In reality, I probably could have just used a 3M buff pad on the area I was going to glue the Vantage protection strip to and been done, but I guess I really did want to have shinier ‘toons to start the season.
Cleaning and polishing the ‘toons takes just a few products. You need acid wash, water and a hose, a few old rags, buffer and pads, and aluminum polish. Don’t forget safety equipment like gloves and eye protection when you apply the acid wash. Also get drop cloths (plastic sheets) to cover the trailer or anything else that might get damaged by the drips when you are spraying the wash. You might need a fine grit 3M pad to get rid of some of the really tough corrosion and dirt. Now is also a good time to sand down any sharp-edged nicks in the ‘toons.
I’ve used all kinds of boat products and always had good luck with Star Brite. So for this project I bought Star Brite Ultimate Aluminum Cleaner/restorer. I’m not too worried about the inside of the ‘toons shining so I only bought one container which was more than enough. I’m also not worried about picking up a few knots (or mph) with shiny slick pontoons. With my pontoon, I’m just cruising around enjoying the water and fresh air; a couple miles per hour or a mile per gallon more isn’t really a big deal for me.
If you haven’t used aluminum cleaner (acid wash) before it’s actually very easy and quick. Spray it on, let it set for a few minutes and rinse it off. Of course, you need to protect your trailer and anything that’s under the dripping acid while you spray and rinse. A small warning: if you were excepting the aluminum to look like a new, shiny, mirror-finished product, it won’t. Once you’re done, the cleaner will usually turn the dark stained aluminum back to kind of a white-looking aluminum color, lacking the shine.
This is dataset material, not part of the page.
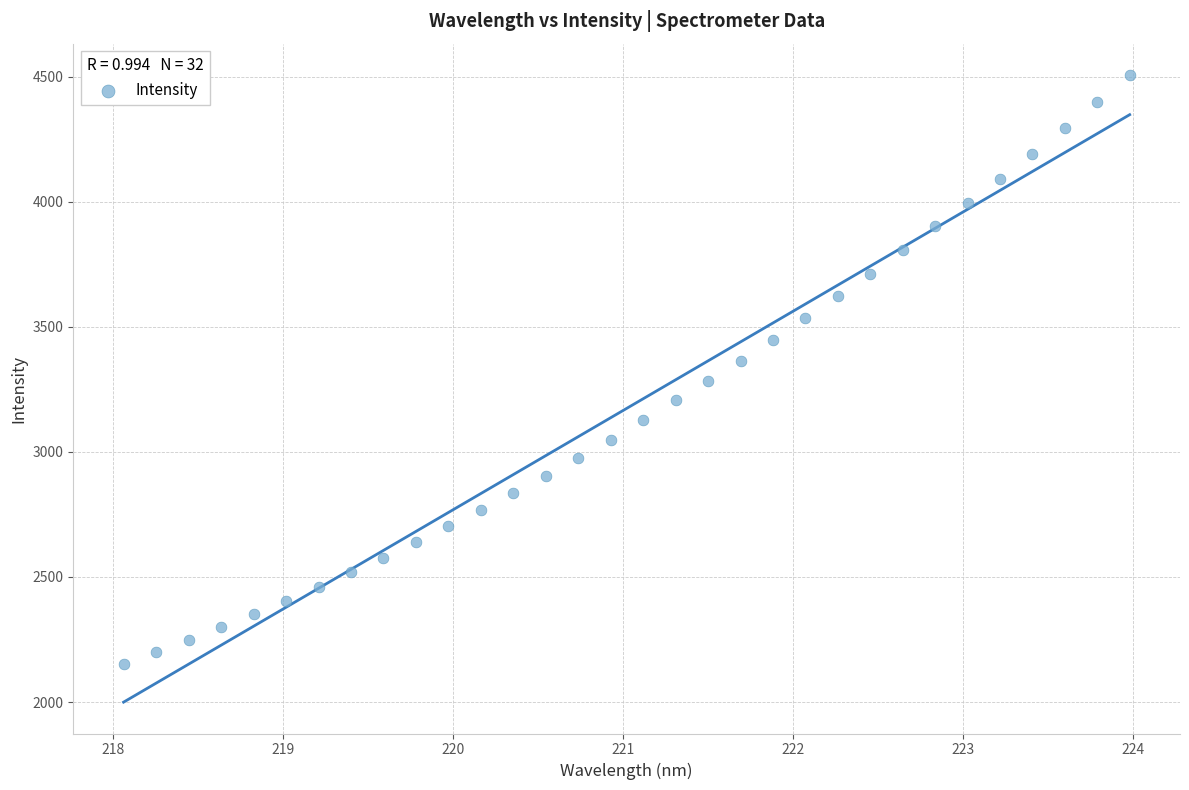

What is the range of X values (max minus min)?

5.9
This is when the work starts. I dug out my Makita electric grinder/polisher with a couple of brand new wool buffing pads to go to work making my ‘toons shine. Don’t have a big polisher? No problem. If you have a cordless or corded drill, backing plate and a couple buffing pads, you have a buffer. It just takes longer because of the lower power and smaller size. It’s also important to note that if you have been washing the ‘toons with the hose and there is water all over the area where you are working, using an electric buffer and standing in water can be a bad experience. Let the area dry before you start the polishing phase.
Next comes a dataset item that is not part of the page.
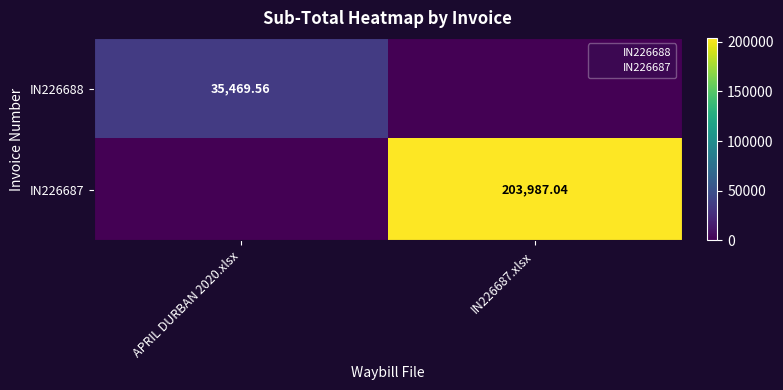

At APRIL DURBAN 2020.xlsx, list the series in order from smallest to largest.

IN226687, IN226688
There are many different types of metal polish but I used White Diamond Metal Polish and Sealant. Apply the polish with a cloth to a small section of the ‘toon (I worked about a two foot section at a time) and use the buffer/polisher to shine your ‘toon. Be prepared for your hands, arms and clothes to get a black greasy residue all over. The combination of the polish, the aluminum and grime fling everywhere. It’s basically water soluble but it’s kind of messy. Another safety tip: wear gloves and a shop apron and most of all, eye protection!
After the polishing I wiped down the ‘toons and removed the black leftover residue with a cloth and water rinse. And best of all, I was able to shine the outside of my ‘toons in a couple hours from start to finish.
It was a pretty simple weekend project that can be done in your driveway or even at the marina if you have access to water and electricity. Of course, not while the ‘toon is still in the water…duh.
Will I polish them again next year? Probably not. Although it does look cool having shiny pontoons. Never say never!